# Is there a notion of transpose for multidimensional arrays? [duplicate]

The definition of symmetric second order tensors (e.g. linear operators, bilinear forms) corresponds essentially to their matrix representations being symmetric matrices.

Question: Is there a notion of transpose for higher order multidimensional arrays (e.g. three- or four-dimensional arrays)?

A natural generalization of symmetric tensor for orders $>2$ would be to define a symmetric higher order tensor to be one whose multidimensional array representation is "symmetric".

However, such a definition would require there to exist some notion of transpose/adjoint for higher-dimensional multidimensional arrays (i.e. $>2$).

For example, can we make a correspondence between "symmetric" three-dimensional arrays and homogeneous polynomials of degree three, the same way we have a correspondence between symmetric matrices and quadratic forms? Or between "symmetric" four-dimensional arrays and homogeneous quartic polynomials?

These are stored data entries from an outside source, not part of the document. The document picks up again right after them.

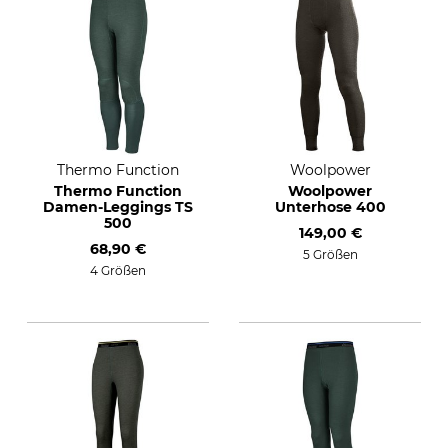
Thermo Function
Woolpower
Thermo Function
Woolpower
Damen-Leggings TS
Unterhose 400
500
149,00 €
68,90 €
5 Größen
4 Größen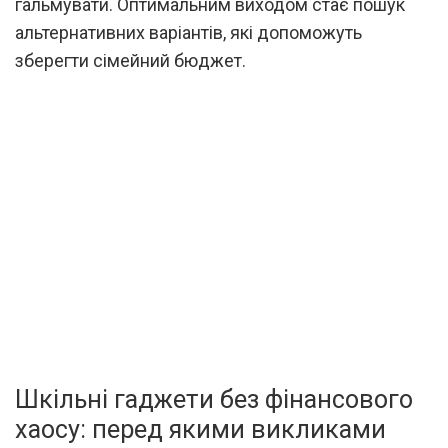
гальмувати. Оптимальним виходом стає пошук
альтернативних варіантів, які допоможуть
зберегти сімейний бюджет.
Шкільні гаджети без фінансового
хаосу: перед якими викликами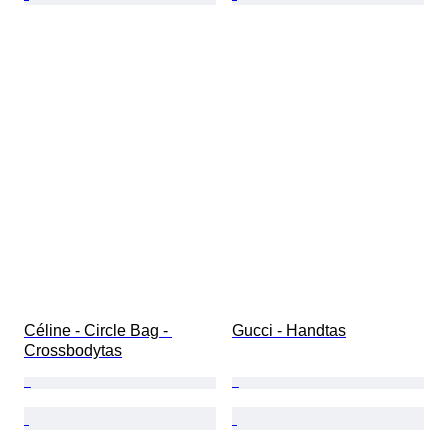
Céline - Circle Bag - 
Gucci - Handtas
Crossbodytas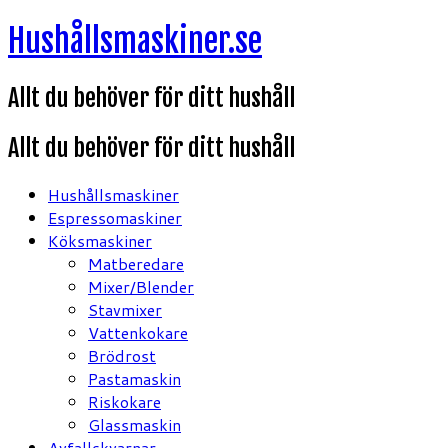
Hoppa
Hushållsmaskiner.se
till
innehåll
Allt du behöver för ditt hushåll
Allt du behöver för ditt hushåll
Hushållsmaskiner
Espressomaskiner
Köksmaskiner
Matberedare
Mixer/Blender
Stavmixer
Vattenkokare
Brödrost
Pastamaskin
Riskokare
Glassmaskin
Avfallskvarnar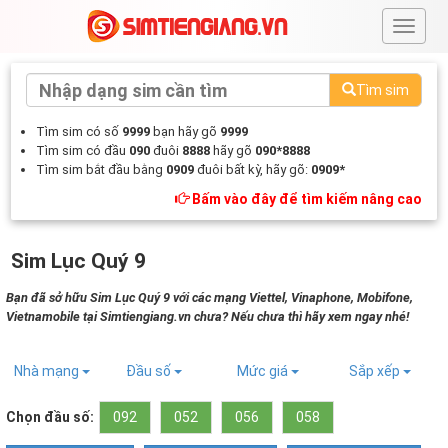
#
Tìm sim
Tìm sim có số
9999
bạn hãy gõ
9999
Tìm sim có đầu
090
đuôi
8888
hãy gõ
090*8888
Tìm sim bắt đầu bằng
0909
đuôi bất kỳ, hãy gõ:
0909*
Bấm vào đây để tìm kiếm nâng cao
Sim Lục Quý 9
Bạn đã sở hữu Sim Lục Quý 9 với các mạng Viettel, Vinaphone, Mobifone,
Vietnamobile tại Simtiengiang.vn chưa? Nếu chưa thì hãy xem ngay nhé!
Nhà mạng
Đầu số
Mức giá
Sắp xếp
Chọn đầu số:
092
052
056
058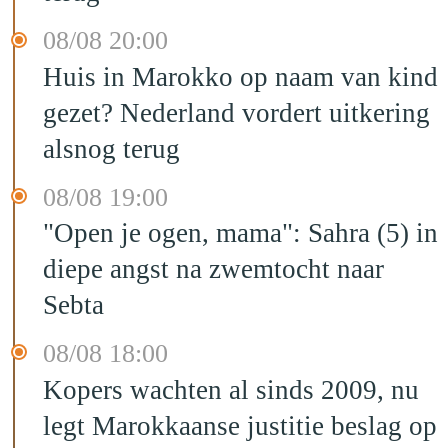
08/08 20:00
Huis in Marokko op naam van kind
gezet? Nederland vordert uitkering
alsnog terug
08/08 19:00
"Open je ogen, mama": Sahra (5) in
diepe angst na zwemtocht naar
Sebta
08/08 18:00
Kopers wachten al sinds 2009, nu
legt Marokkaanse justitie beslag op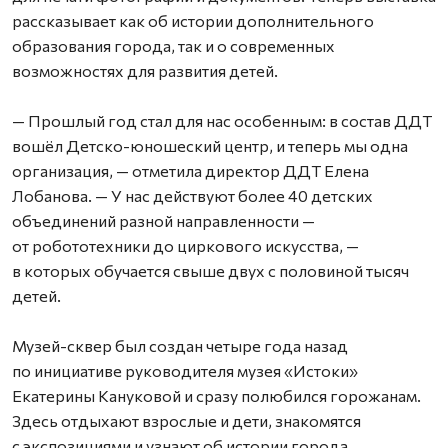
рассказывает как об истории дополнительного
образования города, так и о современных
возможностях для развития детей.
— Прошлый год стал для нас особенным: в состав ДДТ
вошёл Детско-юношеский центр, и теперь мы одна
организация, — отметила директор ДДТ Елена
Лобанова. — У нас действуют более 40 детских
объединений разной направленности —
от робототехники до циркового искусства, —
в которых обучается свыше двух с половиной тысяч
детей.
Музей-сквер был создан четыре года назад
по инициативе руководителя музея «Истоки»
Екатерины Кануковой и сразу полюбился горожанам.
Здесь отдыхают взрослые и дети, знакомятся
с экспозициями и узнают об истории города.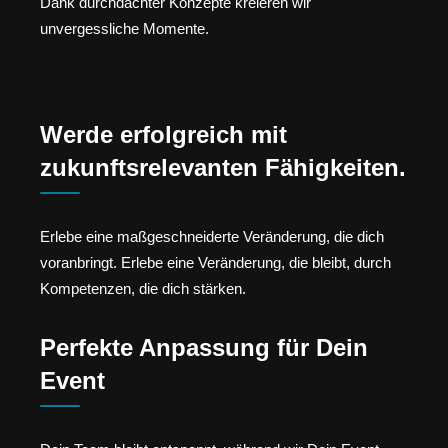
Dank durchdachter Konzepte kreieren wir
unvergessliche Momente.
Werde erfolgreich mit
zukunftsrelevanten Fähigkeiten.
Erlebe eine maßgeschneiderte Veränderung, die dich
voranbringt. Erlebe eine Veränderung, die bleibt, durch
Kompetenzen, die dich stärken.
Perfekte Anpassung für Dein
Event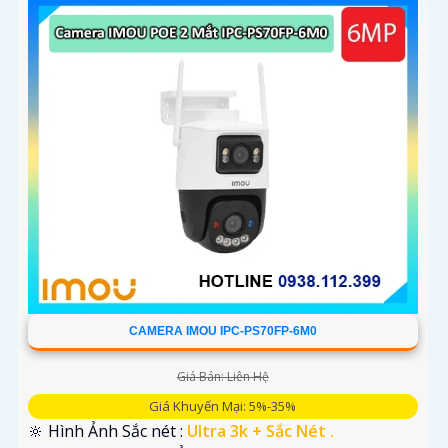
CAMERA IMOU IPC-PS70FP-6M0
Giá Bán: Liên Hệ
Giá Khuyến Mại: 5%-35%
🔆 Hình Ảnh Sắc nét :
Ultra 3k + Sắc Nét .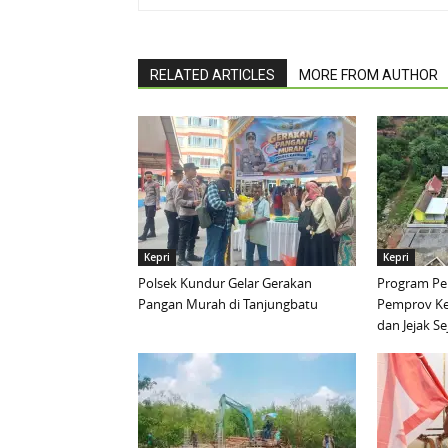
RELATED ARTICLES
MORE FROM AUTHOR
Kepri
Kepri
Polsek Kundur Gelar Gerakan
Program Pen
Pangan Murah di Tanjungbatu
Pemprov Ke
dan Jejak S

Wikipedia says that there is such a thing as the symmetric algebra over a vector space, which is a sub-algebra of the tensor algebra, and that the elements of this subalgebra (when the characteristic of the underlying field is zero, which is the only case that interests me) are called symmetric tensors, which do in fact correspond naturally to homogeneous polynomials, e.g. symmetric third order tensors and cubic forms, symmetric fourth order tensors and quartic forms:

The space of symmetric tensors of order r on a finite-dimensional vector space is naturally isomorphic to the dual of the space of homogeneous polynomials of degree r on V.

However, in the same way that symmetric second order tensors naturally have symmetric matrix representations, do higher order symmetric tensors also naturally map to some type of multi-dimensional array which is invariant under some type of generalized transpose operation?

## marked as duplicate by Chill2Macht, Community♦Sep 5 '16 at 16:31

Update: The obvious notion for generalization of a transpose operation would be "reflection about the diagonal". However, for higher-dimensional arrays, this concept could no longer work without modification, because reflection about axes is not possible/is not well-defined in Euclidean spaces of dimension greater than 2. We would need to have some standard "hyperplane of indices" to reflect about instead, which reduces to the diagonal of a matrix in the 2-dimensional case.

This might be possible if there is a generalization of Householder matrices to higher-dimensional arrays, since symmetric matrices can apparently be decomposed into the sum of Householder matrices. So perhaps a symmetric higher-dimensional array would be an appropriate decomposition of higher-dimensional Householder arrays -- this is of course pure speculation.

Also the answer to this question might just be "invariance under all non-identity permutations of indices" as indicated to the answer to this question (which I did not find when originally writing this question). Update to the update: This question seems to be a duplicate of this one: How to generalize symmetry for higher-dimensional arrays?. I apologize for the mistake -- the question did not come up in the list of related questions when I was writing this. Anyway the consensus answer for that question is essentially:

A higher-dimensional array is symmetric if and only if it is invariant under all non-identity permutations of its indices.

Note that this does seem to be the natural definition -- (1) it reduces to the notion of symmetric matrix in 2d, and (2) it corresponds almost exactly to the definition of symmetric tensor (see Wikipedia for this). A major downside to this is that it is somewhat difficult to imagine visually (even in the 3d case), in contrast to the 2d case. In particular, I was hoping for a definition which could be reduced to the symmetry of all sub-matrices of the array, since it is somewhat easier to think about multidimensional arrays in terms of two-dimensional "matrix slices".

As for whether such objects actually exist in higher dimensions, the answer is clearly yes: just take the array with all $1$'s as entries -- this clearly satisfies the definition. As for whether any non-degenerate multi-dimensional arrays satisfy the definition -- that I do not really know.

Anyway I am voting to close this question since it is clearly a duplicate.